## Exercise objective
Output the entries word for word. Omit images.

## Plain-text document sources
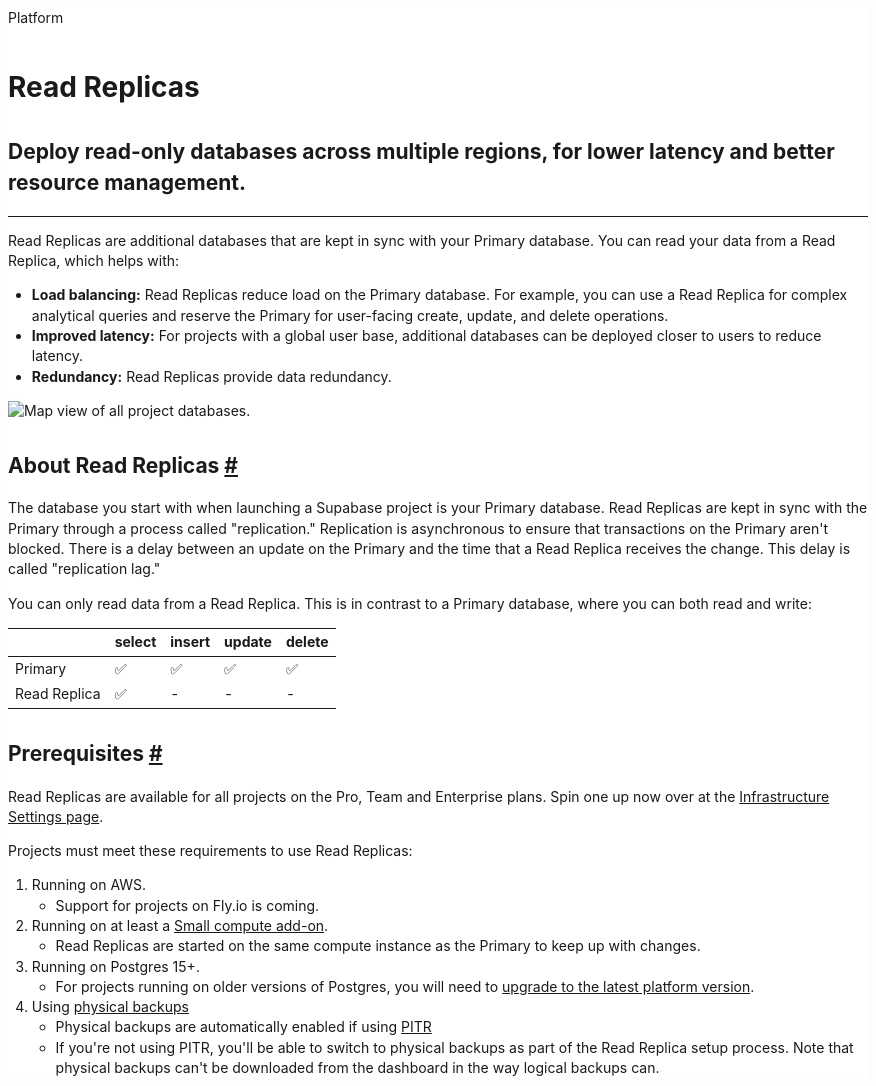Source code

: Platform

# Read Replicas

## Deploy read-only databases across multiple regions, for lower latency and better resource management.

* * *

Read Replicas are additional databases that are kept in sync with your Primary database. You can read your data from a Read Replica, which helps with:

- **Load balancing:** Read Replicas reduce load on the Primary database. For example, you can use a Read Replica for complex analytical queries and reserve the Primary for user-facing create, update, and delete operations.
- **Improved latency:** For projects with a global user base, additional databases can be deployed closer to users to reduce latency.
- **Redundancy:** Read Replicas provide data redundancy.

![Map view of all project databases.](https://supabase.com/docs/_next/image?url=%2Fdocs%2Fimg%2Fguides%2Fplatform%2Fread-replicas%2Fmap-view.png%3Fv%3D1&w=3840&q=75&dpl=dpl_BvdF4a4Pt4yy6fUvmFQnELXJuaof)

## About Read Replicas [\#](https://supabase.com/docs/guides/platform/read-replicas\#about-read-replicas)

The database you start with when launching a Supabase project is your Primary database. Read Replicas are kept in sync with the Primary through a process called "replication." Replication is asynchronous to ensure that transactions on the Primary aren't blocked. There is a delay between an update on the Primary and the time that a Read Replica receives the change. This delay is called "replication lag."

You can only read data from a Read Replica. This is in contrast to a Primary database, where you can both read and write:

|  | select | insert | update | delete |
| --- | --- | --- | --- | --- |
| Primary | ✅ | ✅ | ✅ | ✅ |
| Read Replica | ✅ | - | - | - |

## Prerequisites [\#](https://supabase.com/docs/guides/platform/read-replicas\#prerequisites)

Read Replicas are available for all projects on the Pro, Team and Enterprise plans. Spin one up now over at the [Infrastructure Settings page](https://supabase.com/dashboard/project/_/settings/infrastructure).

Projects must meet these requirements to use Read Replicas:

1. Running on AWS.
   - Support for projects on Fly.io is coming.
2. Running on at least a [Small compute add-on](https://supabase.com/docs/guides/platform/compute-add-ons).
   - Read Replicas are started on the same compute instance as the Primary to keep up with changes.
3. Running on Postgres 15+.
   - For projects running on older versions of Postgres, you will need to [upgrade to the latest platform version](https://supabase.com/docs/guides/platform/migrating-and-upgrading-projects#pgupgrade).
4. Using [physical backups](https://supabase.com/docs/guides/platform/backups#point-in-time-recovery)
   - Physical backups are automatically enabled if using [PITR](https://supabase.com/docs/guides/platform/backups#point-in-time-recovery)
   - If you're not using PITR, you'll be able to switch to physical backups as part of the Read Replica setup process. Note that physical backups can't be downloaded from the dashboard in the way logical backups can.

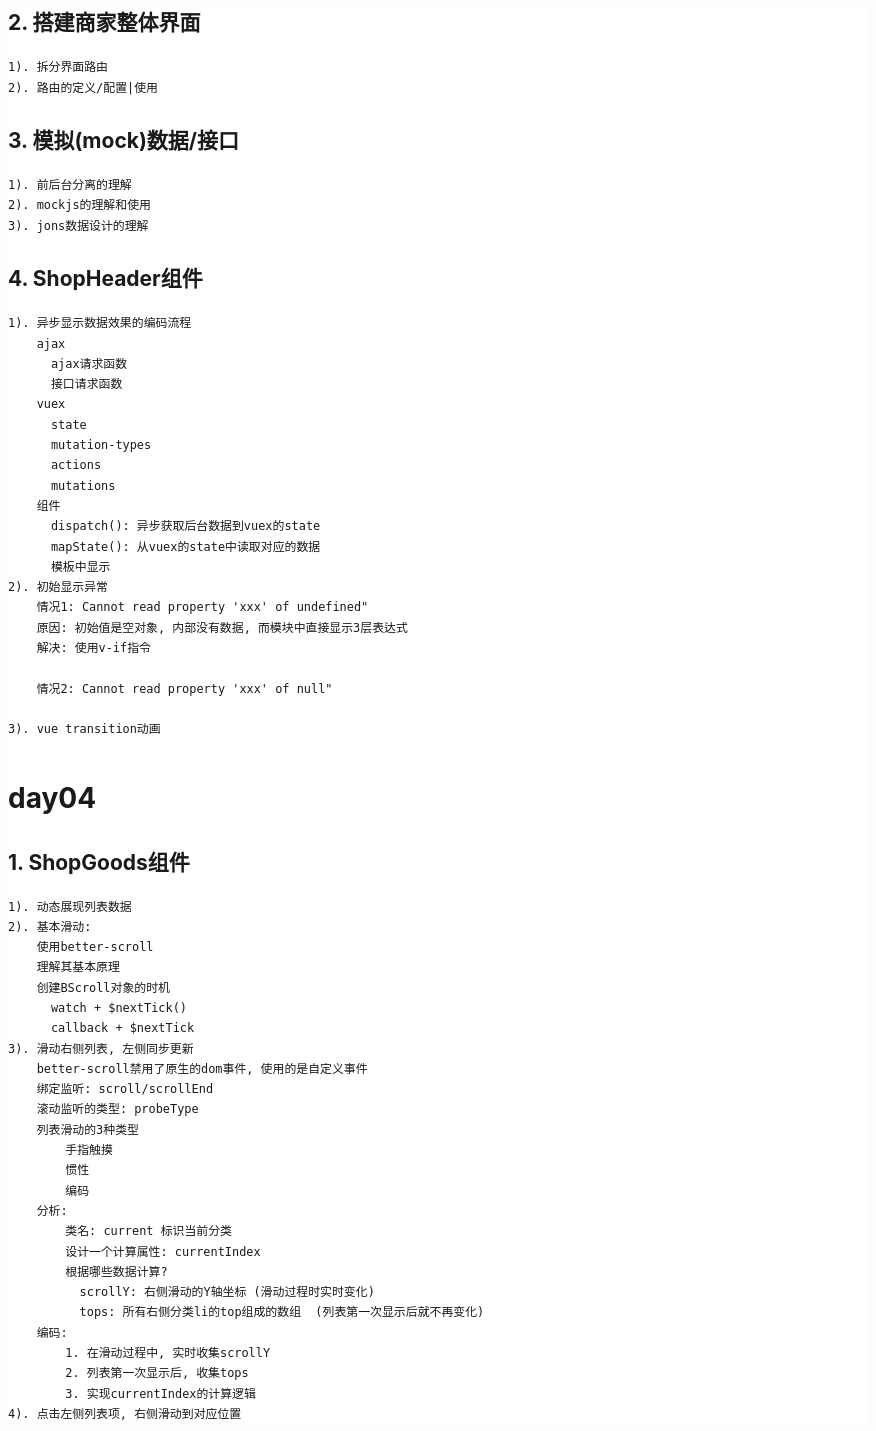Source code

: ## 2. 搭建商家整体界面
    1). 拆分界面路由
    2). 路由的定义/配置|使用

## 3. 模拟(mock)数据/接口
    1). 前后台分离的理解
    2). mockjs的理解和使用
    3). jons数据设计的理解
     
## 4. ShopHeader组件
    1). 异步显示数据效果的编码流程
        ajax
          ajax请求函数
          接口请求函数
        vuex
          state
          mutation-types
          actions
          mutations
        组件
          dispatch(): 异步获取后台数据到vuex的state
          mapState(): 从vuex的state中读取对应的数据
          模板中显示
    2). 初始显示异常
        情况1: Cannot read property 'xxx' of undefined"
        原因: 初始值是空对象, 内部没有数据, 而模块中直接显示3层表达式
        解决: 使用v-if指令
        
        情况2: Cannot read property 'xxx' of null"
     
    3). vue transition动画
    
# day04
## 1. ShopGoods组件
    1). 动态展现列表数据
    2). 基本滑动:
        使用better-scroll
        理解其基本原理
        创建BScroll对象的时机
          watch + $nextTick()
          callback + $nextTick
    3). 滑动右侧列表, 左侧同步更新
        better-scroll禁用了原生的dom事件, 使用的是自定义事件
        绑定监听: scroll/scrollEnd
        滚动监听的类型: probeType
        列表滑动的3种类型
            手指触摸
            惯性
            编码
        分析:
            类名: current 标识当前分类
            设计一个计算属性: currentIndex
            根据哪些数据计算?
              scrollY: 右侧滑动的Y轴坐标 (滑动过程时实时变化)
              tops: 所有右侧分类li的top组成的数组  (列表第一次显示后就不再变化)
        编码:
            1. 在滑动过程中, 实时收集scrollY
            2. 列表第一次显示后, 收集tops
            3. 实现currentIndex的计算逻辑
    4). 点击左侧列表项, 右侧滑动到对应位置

## Answer space
Source code

: Platform

# Read Replicas

## Deploy read-only databases across multiple regions, for lower latency and better resource management.

* * *

Read Replicas are additional databases that are kept in sync with your Primary database. You can read your data from a Read Replica, which helps with:

- **Load balancing:** Read Replicas reduce load on the Primary database. For example, you can use a Read Replica for complex analytical queries and reserve the Primary for user-facing create, update, and delete operations.
- **Improved latency:** For projects with a global user base, additional databases can be deployed closer to users to reduce latency.
- **Redundancy:** Read Replicas provide data redundancy.

![Map view of all project databases.](https://supabase.com/docs/_next/image?url=%2Fdocs%2Fimg%2Fguides%2Fplatform%2Fread-replicas%2Fmap-view.png%3Fv%3D1&w=3840&q=75&dpl=dpl_BvdF4a4Pt4yy6fUvmFQnELXJuaof)

## About Read Replicas [\#](https://supabase.com/docs/guides/platform/read-replicas\#about-read-replicas)

The database you start with when launching a Supabase project is your Primary database. Read Replicas are kept in sync with the Primary through a process called "replication." Replication is asynchronous to ensure that transactions on the Primary aren't blocked. There is a delay between an update on the Primary and the time that a Read Replica receives the change. This delay is called "replication lag."

You can only read data from a Read Replica. This is in contrast to a Primary database, where you can both read and write:

|  | select | insert | update | delete |
| --- | --- | --- | --- | --- |
| Primary | ✅ | ✅ | ✅ | ✅ |
| Read Replica | ✅ | - | - | - |

## Prerequisites [\#](https://supabase.com/docs/guides/platform/read-replicas\#prerequisites)

Read Replicas are available for all projects on the Pro, Team and Enterprise plans. Spin one up now over at the [Infrastructure Settings page](https://supabase.com/dashboard/project/_/settings/infrastructure).

Projects must meet these requirements to use Read Replicas:

1. Running on AWS.
   - Support for projects on Fly.io is coming.
2. Running on at least a [Small compute add-on](https://supabase.com/docs/guides/platform/compute-add-ons).
   - Read Replicas are started on the same compute instance as the Primary to keep up with changes.
3. Running on Postgres 15+.
   - For projects running on older versions of Postgres, you will need to [upgrade to the latest platform version](https://supabase.com/docs/guides/platform/migrating-and-upgrading-projects#pgupgrade).
4. Using [physical backups](https://supabase.com/docs/guides/platform/backups#point-in-time-recovery)
   - Physical backups are automatically enabled if using [PITR](https://supabase.com/docs/guides/platform/backups#point-in-time-recovery)
   - If you're not using PITR, you'll be able to switch to physical backups as part of the Read Replica setup process. Note that physical backups can't be downloaded from the dashboard in the way logical backups can.

Source code

: ## 2. 搭建商家整体界面
    1). 拆分界面路由
    2). 路由的定义/配置|使用

## 3. 模拟(mock)数据/接口
    1). 前后台分离的理解
    2). mockjs的理解和使用
    3). jons数据设计的理解
     
## 4. ShopHeader组件
    1). 异步显示数据效果的编码流程
        ajax
          ajax请求函数
          接口请求函数
        vuex
          state
          mutation-types
          actions
          mutations
        组件
          dispatch(): 异步获取后台数据到vuex的state
          mapState(): 从vuex的state中读取对应的数据
          模板中显示
    2). 初始显示异常
        情况1: Cannot read property 'xxx' of undefined"
        原因: 初始值是空对象, 内部没有数据, 而模块中直接显示3层表达式
        解决: 使用v-if指令
        
        情况2: Cannot read property 'xxx' of null"
     
    3). vue transition动画
    
# day04
## 1. ShopGoods组件
    1). 动态展现列表数据
    2). 基本滑动:
        使用better-scroll
        理解其基本原理
        创建BScroll对象的时机
          watch + $nextTick()
          callback + $nextTick
    3). 滑动右侧列表, 左侧同步更新
        better-scroll禁用了原生的dom事件, 使用的是自定义事件
        绑定监听: scroll/scrollEnd
        滚动监听的类型: probeType
        列表滑动的3种类型
            手指触摸
            惯性
            编码
        分析:
            类名: current 标识当前分类
            设计一个计算属性: currentIndex
            根据哪些数据计算?
              scrollY: 右侧滑动的Y轴坐标 (滑动过程时实时变化)
              tops: 所有右侧分类li的top组成的数组  (列表第一次显示后就不再变化)
        编码:
            1. 在滑动过程中, 实时收集scrollY
            2. 列表第一次显示后, 收集tops
            3. 实现currentIndex的计算逻辑
    4). 点击左侧列表项, 右侧滑动到对应位置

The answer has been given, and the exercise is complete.